Whatever you want to call it, the usual suspects are taking the ball and running with it. First and foremost, they want to use everything they can lay their hands on to have fun. This sure is fun: How about a movie trailer for Alien, as if it were a 1950s movie?
Another outfit did the same with Aliens:
The limitations of the amount of video you can produce in a single snippet isn’t a problem when you’re making a film trailer. They’re almost uniformly stitched together from two or three second images. Every once in a while, you see what has been called a “hallucination.” That’s the term for when the generative AI wigs out a bit, and just inserts any old thing for reasons obscure. They have an especially hard time with hands, but then again so did Van Gogh.

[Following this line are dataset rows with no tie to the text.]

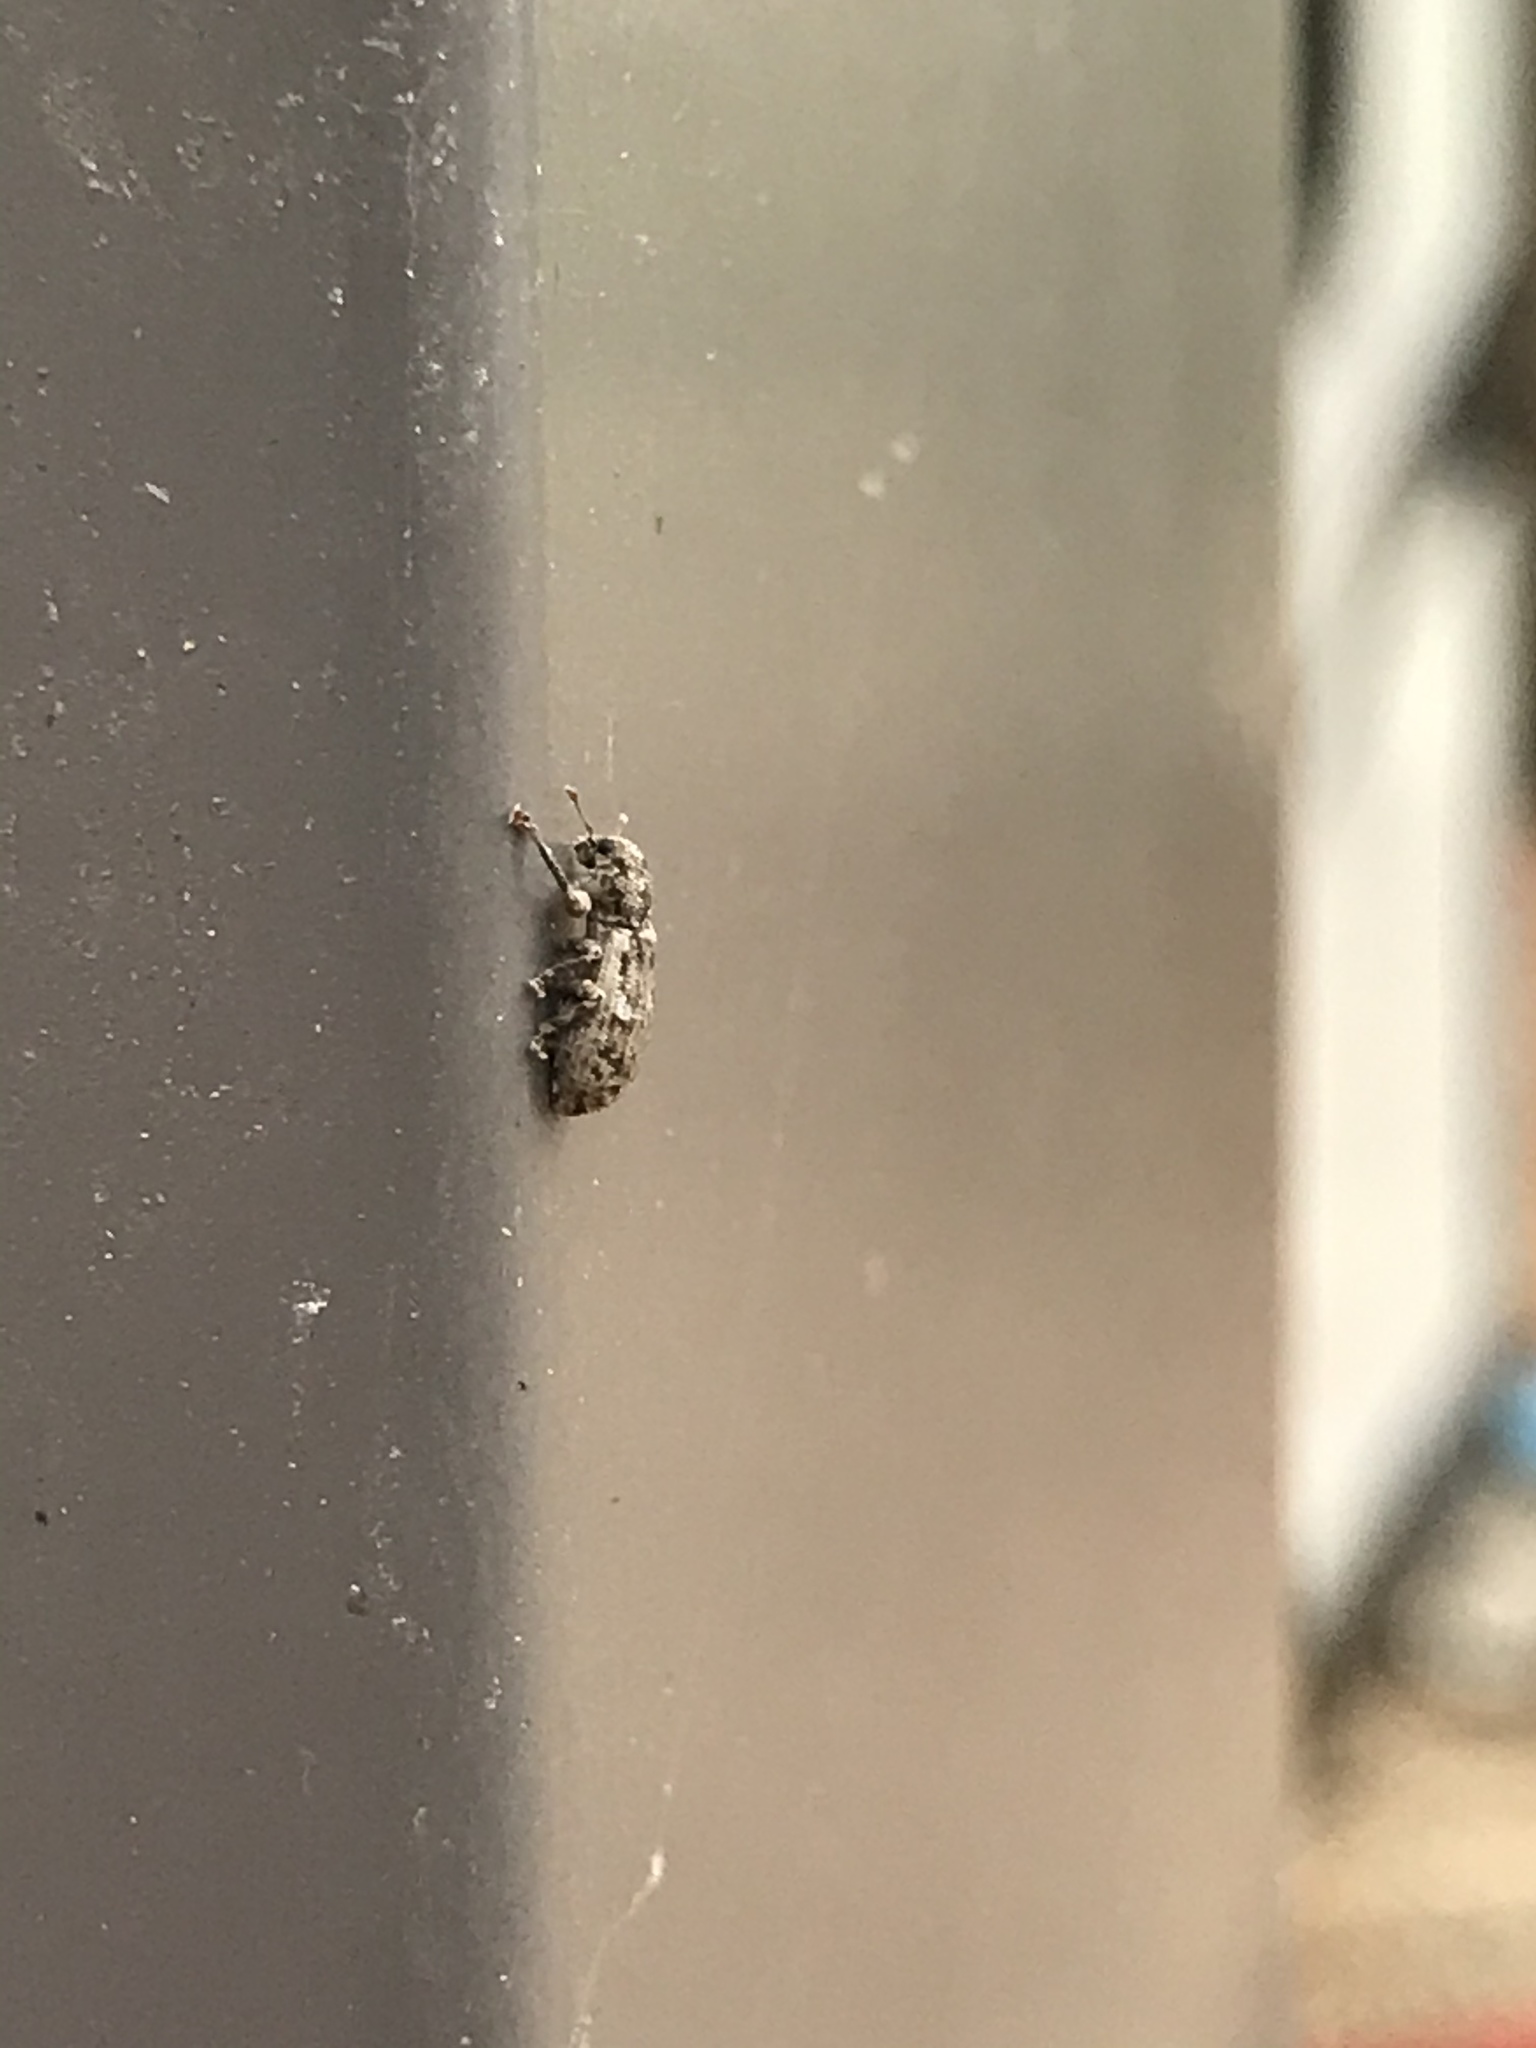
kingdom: Animalia
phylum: Arthropoda
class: Insecta
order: Coleoptera
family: Curculionidae
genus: Pandeleteius
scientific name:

There are a hearty handful of people churning out these homages. They’re all sort of fun. But the funny thing about them is that while the kids are getting the CGI (for want of a better term) right, they don’t really know anything about the 1950s, and they get the text, voiceovers, and fonts all wrong for the era. Even the vibe is off. Here’s a real 1950s movie trailer to compare:
Movies from the 1950s didn’t have CGI, or machine learning. Hell, they didn’t always have color. But they made the chariot race in Ben Hur, and Marilyn Monroe’s dress blow up on a subway grate, among many other terrific bits of entertainment, and without much doctoring to the film. With better tools, you’re supposed to be able to do a better job. I’ll raise my hand when you get there, kids. Keep going.
2 Responses
I would go to a theater for the first time in many decades to see those two versions of “Alien” and “Aliens”. Oh my dog, those are a hoot. My congratulations to whoever put those together, and a hearty “Thank you” to you for digging ’em out of the dross on the ‘net.
Hi Blackwing- Thanks for reading and commenting.
The people who put these together are scraping against the limits of the tech. It’s bound to improve, and quickly, and what’s possible is going to be exponentially better. I’m with you, I think these are loads of fun, and people making their own versions of things they love will be a kind of democracy I could get behind. However, good luck with the lawyers, kids.